Sementara mencuri merupakan tabu terbesar, hukumannya tergolong unik. Sebagai contoh, jika ada yang mencuri ayam, warga agar ramai-ramai memberikan ayam. Jika ada yang mencuri kambing, akan diberikan kambing dan seterusnya sampai mereka berhenti mencuri karena malu.
Untuk menjaga agar tidak ada anggota komunitas mereka yang kekurangan pangan, mereka juga memiliki modal sosial. Jadi, selain memiliki kebun sendiri, masyarakat Boti memiliki kebun komunal.
Raja mengatur pengelolaan kebun komunal ini dan penggarapannya dilakukan bersama-sama dengan anggota masyarakat lain, dan kemudian hasilnya diperuntukkan kepada mereka yang sedang kesusahan.

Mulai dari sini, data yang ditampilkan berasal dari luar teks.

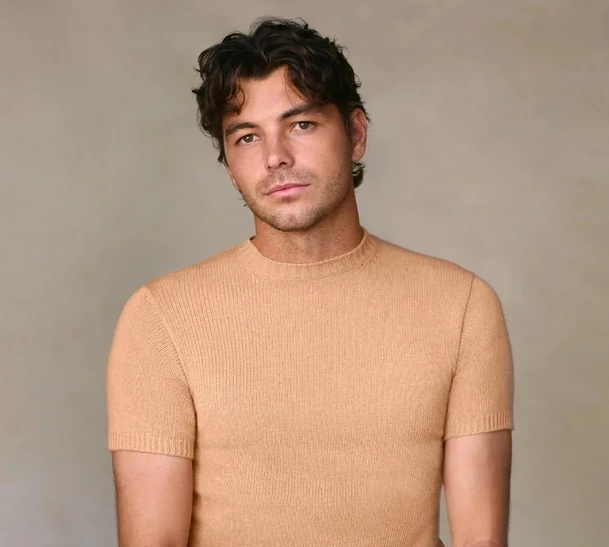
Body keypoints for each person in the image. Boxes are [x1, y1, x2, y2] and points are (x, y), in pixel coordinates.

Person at [106, 16, 514, 547]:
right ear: (229, 166)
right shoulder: (161, 317)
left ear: (356, 134)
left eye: (301, 124)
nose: (275, 157)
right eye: (247, 137)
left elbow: (481, 539)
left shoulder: (462, 306)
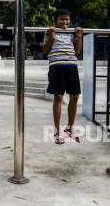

Masyarakat Boti telah menunjukkan pola hidup masyarakat tradisional kita yang terbukti berdaulat pangan sehingga berdaya tahan saat menghadapi krisis. Tak hanya itu, pola hidup mereka juga terbukti mampu menjaga kelestarian lingkungan, termasuk mampu mengelola sumber air yang terbatas, sehingga tetap berkelanjutan.